» Task details
Begin at the line with "Iranian Defender Nader" and write out every line after it, exactly, through the last line below, adding nothing.

» Input data

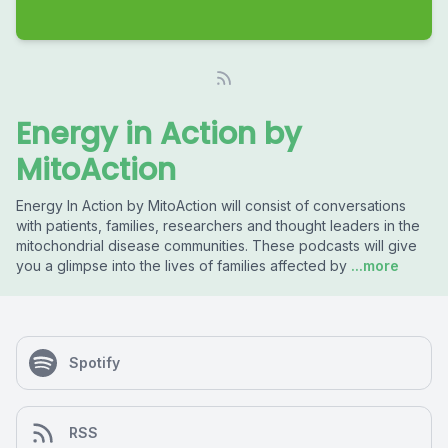
Energy in Action by
MitoAction
Energy In Action by MitoAction will consist of conversations
with patients, families, researchers and thought leaders in the
mitochondrial disease communities. These podcasts will give
you a glimpse into the lives of families affected by
...more
Spotify
RSS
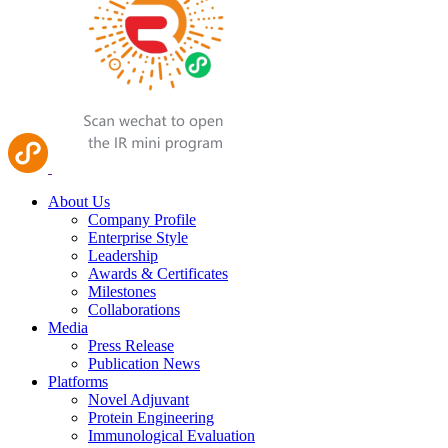
About Us
Company Profile
Enterprise Style
Leadership
Awards & Certificates
Milestones
Collaborations
Media
Press Release
Publication News
Platforms
Novel Adjuvant
Protein Engineering
Immunological Evaluation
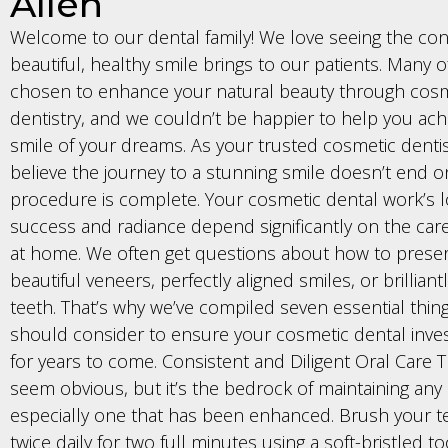
Allen
Welcome to our dental family! We love seeing the con
beautiful, healthy smile brings to our patients. Many 
chosen to enhance your natural beauty through cosm
dentistry, and we couldn’t be happier to help you ach
smile of your dreams. As your trusted cosmetic dentis
believe the journey to a stunning smile doesn’t end 
procedure is complete. Your cosmetic dental work’s 
success and radiance depend significantly on the car
at home. We often get questions about how to prese
beautiful veneers, perfectly aligned smiles, or brillian
teeth. That’s why we’ve compiled seven essential thin
should consider to ensure your cosmetic dental inve
for years to come. Consistent and Diligent Oral Care T
seem obvious, but it’s the bedrock of maintaining any 
especially one that has been enhanced. Brush your te
twice daily for two full minutes using a soft-bristled 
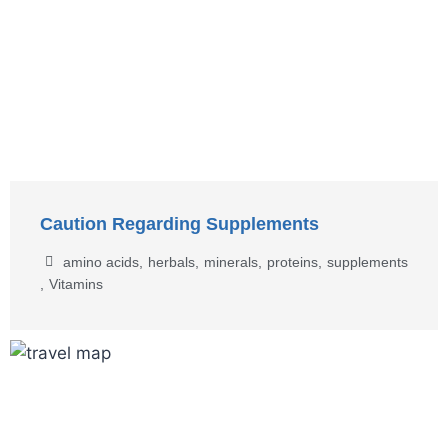
Caution Regarding Supplements
amino acids
,
herbals
,
minerals
,
proteins
,
supplements
,
Vitamins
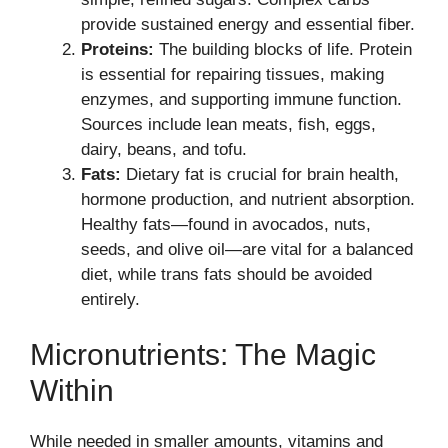
provide sustained energy and essential fiber.
Proteins:
The building blocks of life. Protein
is essential for repairing tissues, making
enzymes, and supporting immune function.
Sources include lean meats, fish, eggs,
dairy, beans, and tofu.
Fats:
Dietary fat is crucial for brain health,
hormone production, and nutrient absorption.
Healthy fats—found in avocados, nuts,
seeds, and olive oil—are vital for a balanced
diet, while trans fats should be avoided
entirely.
Micronutrients: The Magic
Within
While needed in smaller amounts, vitamins and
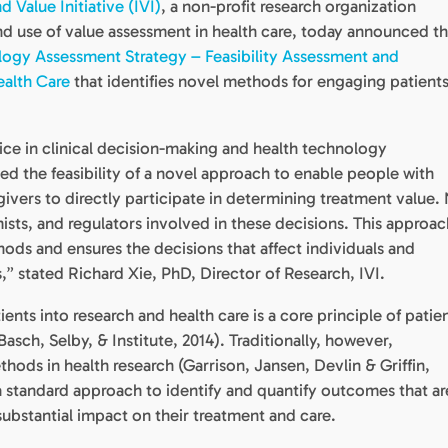
d Value Initiative (IVI)
, a non-profit research organization
d use of value assessment in health care, today announced t
ogy Assessment Strategy – Feasibility Assessment and
alth Care
that identifies novel methods for engaging patients
ce in clinical decision-making and health technology
d the feasibility of a novel approach to enable people with
egivers to directly participate in determining treatment value.
ists, and regulators involved in these decisions. This approac
ods and ensures the decisions that affect individuals and
s,” stated Richard Xie, PhD, Director of Research, IVI.
nts into research and health care is a core principle of patie
asch, Selby, & Institute, 2014). Traditionally, however,
hods in health research (Garrison, Jansen, Devlin & Griffin,
 a standard approach to identify and quantify outcomes that ar
substantial impact on their treatment and care.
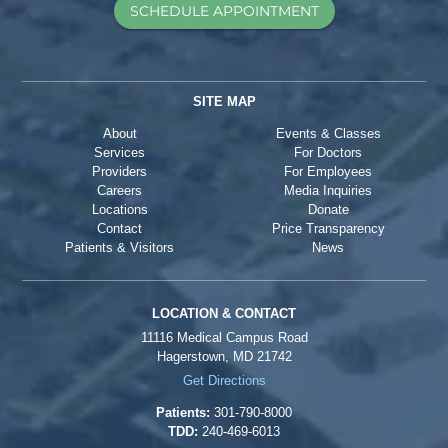
SCHEDULE APPOINTMENT
SITE MAP
About
Events & Classes
Services
For Doctors
Providers
For Employees
Careers
Media Inquiries
Locations
Donate
Contact
Price Transparency
Patients & Visitors
News
LOCATION & CONTACT
11116 Medical Campus Road
Hagerstown, MD 21742
Get Directions
Patients:
301-790-8000
TDD:
240-469-6013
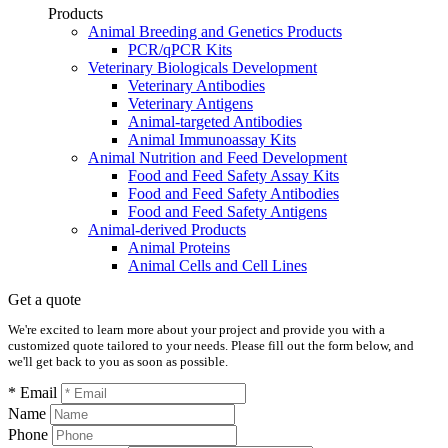
Products
Animal Breeding and Genetics Products
PCR/qPCR Kits
Veterinary Biologicals Development
Veterinary Antibodies
Veterinary Antigens
Animal-targeted Antibodies
Animal Immunoassay Kits
Animal Nutrition and Feed Development
Food and Feed Safety Assay Kits
Food and Feed Safety Antibodies
Food and Feed Safety Antigens
Animal-derived Products
Animal Proteins
Animal Cells and Cell Lines
Get a quote
We're excited to learn more about your project and provide you with a
customized quote tailored to your needs. Please fill out the form below, and
we'll get back to you as soon as possible.
* Email
Name
Phone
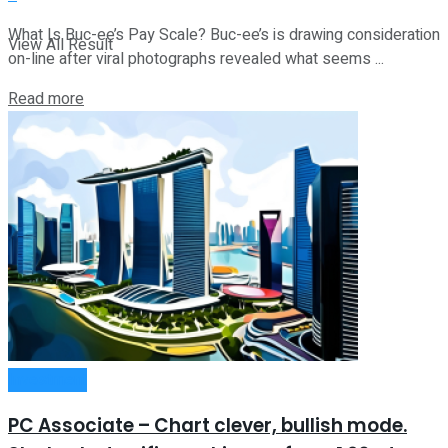
What Is Buc-ee’s Pay Scale? Buc-ee’s is drawing consideration
View All Result
on-line after viral photographs revealed what seems ...
Read more
Investment
PC Associate – Chart clever, bullish mode.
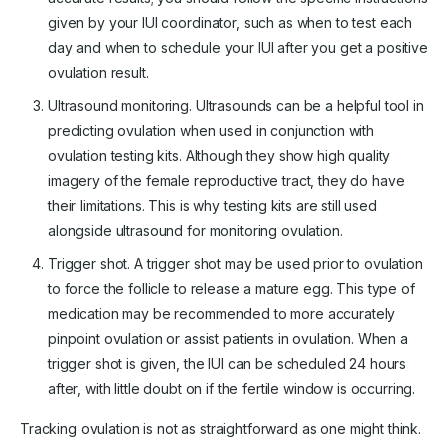
given by your IUI coordinator, such as when to test each
day and when to schedule your IUI after you get a positive
ovulation result.
Ultrasound monitoring. Ultrasounds can be a helpful tool in
predicting ovulation when used in conjunction with
ovulation testing kits. Although they show high quality
imagery of the female reproductive tract, they do have
their limitations. This is why testing kits are still used
alongside ultrasound for monitoring ovulation.
Trigger shot. A trigger shot may be used prior to ovulation
to force the follicle to release a mature egg. This type of
medication may be recommended to more accurately
pinpoint ovulation or assist patients in ovulation. When a
trigger shot is given, the IUI can be scheduled 24 hours
after, with little doubt on if the fertile window is occurring.
Tracking ovulation is not as straightforward as one might think.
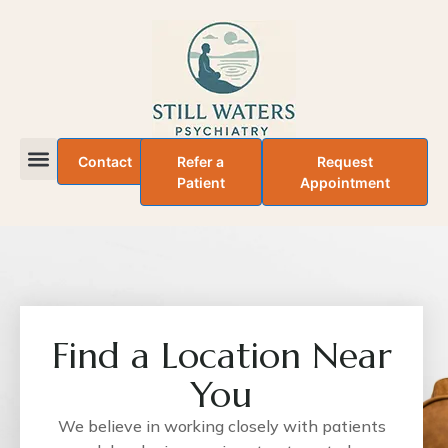
Contact
Refer a
Request
Patient
Appointment
About Dr. Adefemi Taiwo
Find a Location Near
You
We believe in working closely with patients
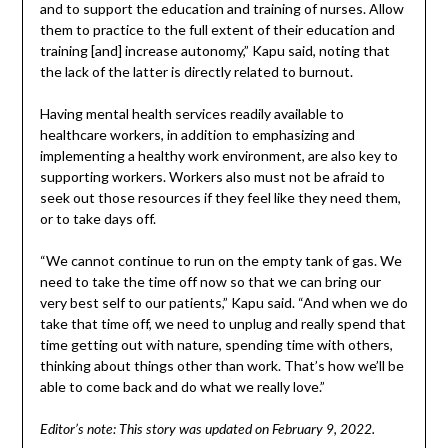
and to support the education and training of nurses. Allow
them to practice to the full extent of their education and
training [and] increase autonomy,” Kapu said, noting that
the lack of the latter is directly related to burnout.
Having mental health services readily available to
healthcare workers, in addition to emphasizing and
implementing a healthy work environment, are also key to
supporting workers. Workers also must not be afraid to
seek out those resources if they feel like they need them,
or to take days off.
“We cannot continue to run on the empty tank of gas. We
need to take the time off now so that we can bring our
very best self to our patients,” Kapu said. “And when we do
take that time off, we need to unplug and really spend that
time getting out with nature, spending time with others,
thinking about things other than work. That’s how we’ll be
able to come back and do what we really love.”
Editor’s note: This story was updated on February 9, 2022.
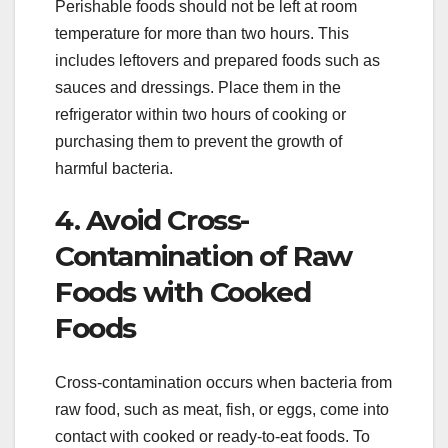
Perishable foods should not be left at room
temperature for more than two hours. This
includes leftovers and prepared foods such as
sauces and dressings. Place them in the
refrigerator within two hours of cooking or
purchasing them to prevent the growth of
harmful bacteria.
4. Avoid Cross-
Contamination of Raw
Foods with Cooked
Foods
Cross-contamination occurs when bacteria from
raw food, such as meat, fish, or eggs, come into
contact with cooked or ready-to-eat foods. To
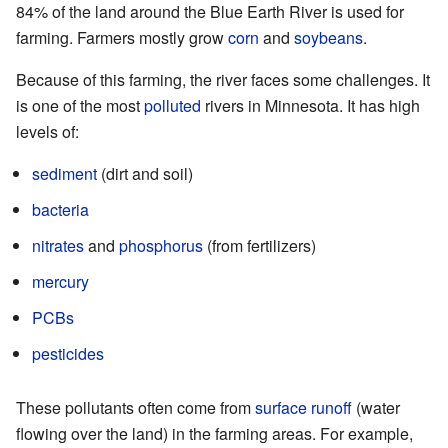
84% of the land around the Blue Earth River is used for
farming. Farmers mostly grow
corn
and
soybeans
.
Because of this farming, the river faces some challenges. It
is one of the most
polluted
rivers in Minnesota. It has high
levels of:
sediment
(dirt and soil)
bacteria
nitrates
and
phosphorus
(from fertilizers)
mercury
PCBs
pesticides
These pollutants often come from
surface runoff
(water
flowing over the land) in the farming areas. For example,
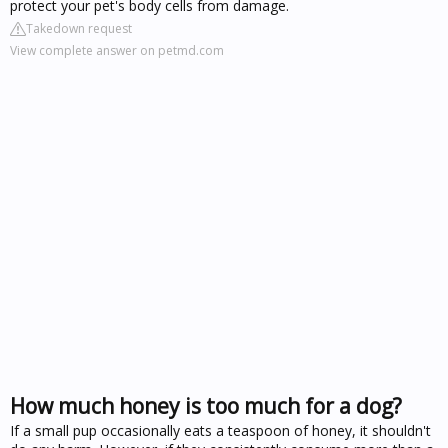
protect your pet's body cells from damage.
Takedown request
View complete answer on petmd.com
How much honey is too much for a dog?
If a small pup occasionally eats a teaspoon of honey, it shouldn't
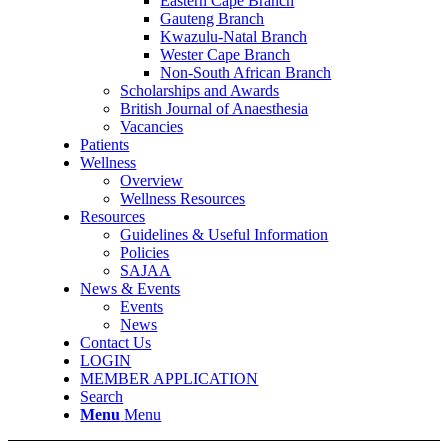
Eastern Cape Branch
Gauteng Branch
Kwazulu-Natal Branch
Wester Cape Branch
Non-South African Branch
Scholarships and Awards
British Journal of Anaesthesia
Vacancies
Patients
Wellness
Overview
Wellness Resources
Resources
Guidelines & Useful Information
Policies
SAJAA
News & Events
Events
News
Contact Us
LOGIN
MEMBER APPLICATION
Search
Menu
Menu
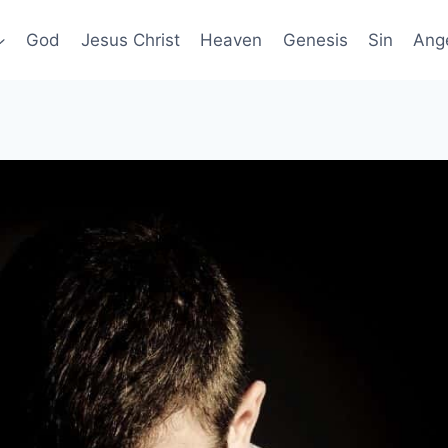
God
Jesus Christ
Heaven
Genesis
Sin
Ang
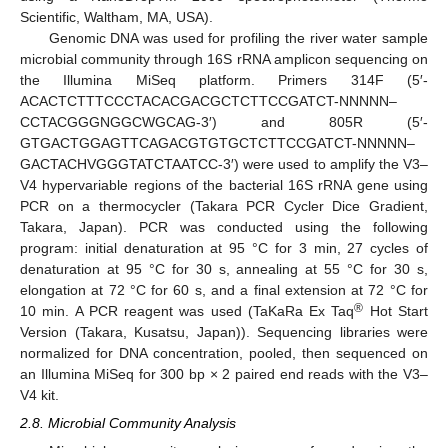
Scientific, Waltham, MA, USA).
Genomic DNA was used for profiling the river water sample
microbial community through 16S rRNA amplicon sequencing on
the Illumina MiSeq platform. Primers 314F (5′-
ACACTCTTTCCCTACACGACGCTCTTCCGATCT-NNNNN–
CCTACGGGNGGCWGCAG-3′) and 805R (5′-
GTGACTGGAGTTCAGACGTGTGCTCTTCCGATCT-NNNNN–
GACTACHVGGGTATCTAATCC-3′) were used to amplify the V3–
V4 hypervariable regions of the bacterial 16S rRNA gene using
PCR on a thermocycler (Takara PCR Cycler Dice Gradient,
Takara, Japan). PCR was conducted using the following
program: initial denaturation at 95 °C for 3 min, 27 cycles of
denaturation at 95 °C for 30 s, annealing at 55 °C for 30 s,
elongation at 72 °C for 60 s, and a final extension at 72 °C for
®
10 min. A PCR reagent was used (TaKaRa Ex Taq
Hot Start
Version (Takara, Kusatsu, Japan)). Sequencing libraries were
normalized for DNA concentration, pooled, then sequenced on
an Illumina MiSeq for 300 bp × 2 paired end reads with the V3–
V4 kit.
2.8. Microbial Community Analysis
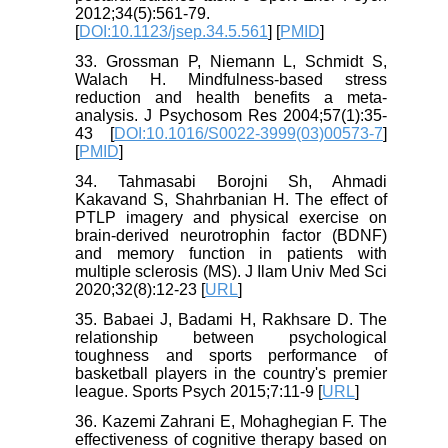
2012;34(5):561-79.
[
DOI:10.1123/jsep.34.5.561
] [
PMID
]
33. Grossman P, Niemann L, Schmidt S,
Walach H. Mindfulness-based stress
reduction and health benefits a meta-
analysis. J Psychosom Res 2004;57(1):35-
43 [
DOI:10.1016/S0022-3999(03)00573-7
]
[
PMID
]
34. Tahmasabi Borojni Sh, Ahmadi
Kakavand S, Shahrbanian H. The effect of
PTLP imagery and physical exercise on
brain-derived neurotrophin factor (BDNF)
and memory function in patients with
multiple sclerosis (MS). J Ilam Univ Med Sci
2020;32(8):12-23 [
URL
]
35. Babaei J, Badami H, Rakhsare D. The
relationship between psychological
toughness and sports performance of
basketball players in the country's premier
league. Sports Psych 2015;7:11-9 [
URL
]
36. Kazemi Zahrani E, Mohaghegian F. The
effectiveness of cognitive therapy based on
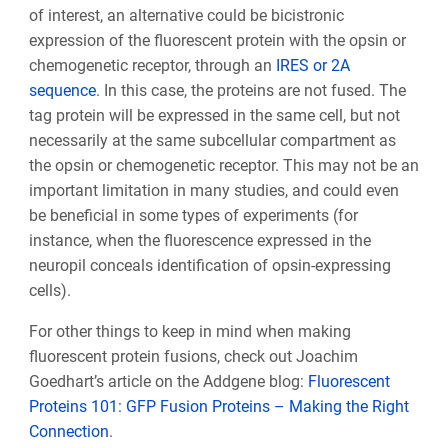
of interest, an alternative could be bicistronic
expression of the fluorescent protein with the opsin or
chemogenetic receptor, through an
IRES or 2A
sequence
. In this case, the proteins are not fused. The
tag protein will be expressed in the same cell, but not
necessarily at the same subcellular compartment as
the opsin or chemogenetic receptor. This may not be an
important limitation in many studies, and could even
be beneficial in some types of experiments (for
instance, when the fluorescence expressed in the
neuropil conceals identification of opsin-expressing
cells).
For other things to keep in mind when making
fluorescent protein fusions, check out Joachim
Goedhart’s article on the Addgene blog:
Fluorescent
Proteins 101: GFP Fusion Proteins – Making the Right
Connection
.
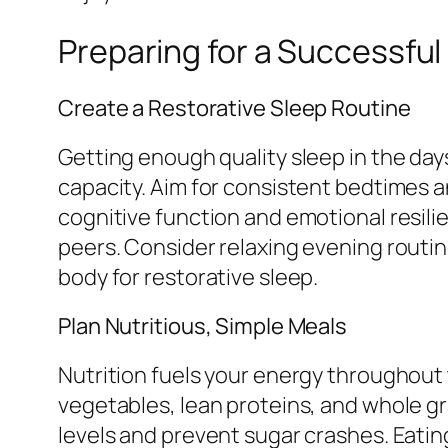
Preparing for a Successfu
Create a Restorative Sleep Routine
Getting enough quality sleep in the day
capacity. Aim for consistent bedtimes a
cognitive function and emotional resil
peers. Consider relaxing evening rout
body for restorative sleep.
Plan Nutritious, Simple Meals
Nutrition fuels your energy throughout 
vegetables, lean proteins, and whole gra
levels and prevent sugar crashes. Eatin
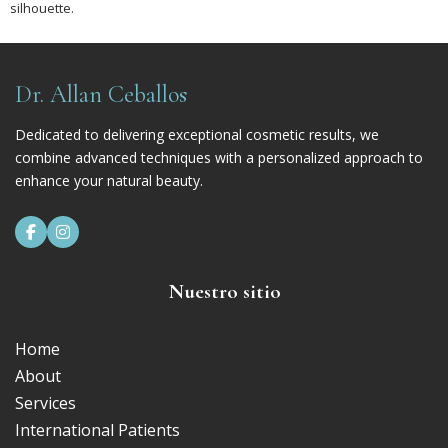
silhouette.
Dr. Allan Ceballos
Dedicated to delivering exceptional cosmetic results, we
combine advanced techniques with a personalized approach to
enhance your natural beauty.


Nuestro sitio
Home
About
Services
International Patients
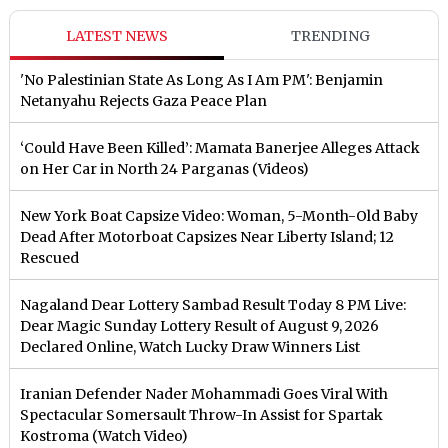
LATEST NEWS
TRENDING
'No Palestinian State As Long As I Am PM': Benjamin
Netanyahu Rejects Gaza Peace Plan
‘Could Have Been Killed’: Mamata Banerjee Alleges Attack
on Her Car in North 24 Parganas (Videos)
New York Boat Capsize Video: Woman, 5-Month-Old Baby
Dead After Motorboat Capsizes Near Liberty Island; 12
Rescued
Nagaland Dear Lottery Sambad Result Today 8 PM Live:
Dear Magic Sunday Lottery Result of August 9, 2026
Declared Online, Watch Lucky Draw Winners List
Iranian Defender Nader Mohammadi Goes Viral With
Spectacular Somersault Throw-In Assist for Spartak
Kostroma (Watch Video)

» Exercise result
Iranian Defender Nader Mohammadi Goes Viral With
Spectacular Somersault Throw-In Assist for Spartak
Kostroma (Watch Video)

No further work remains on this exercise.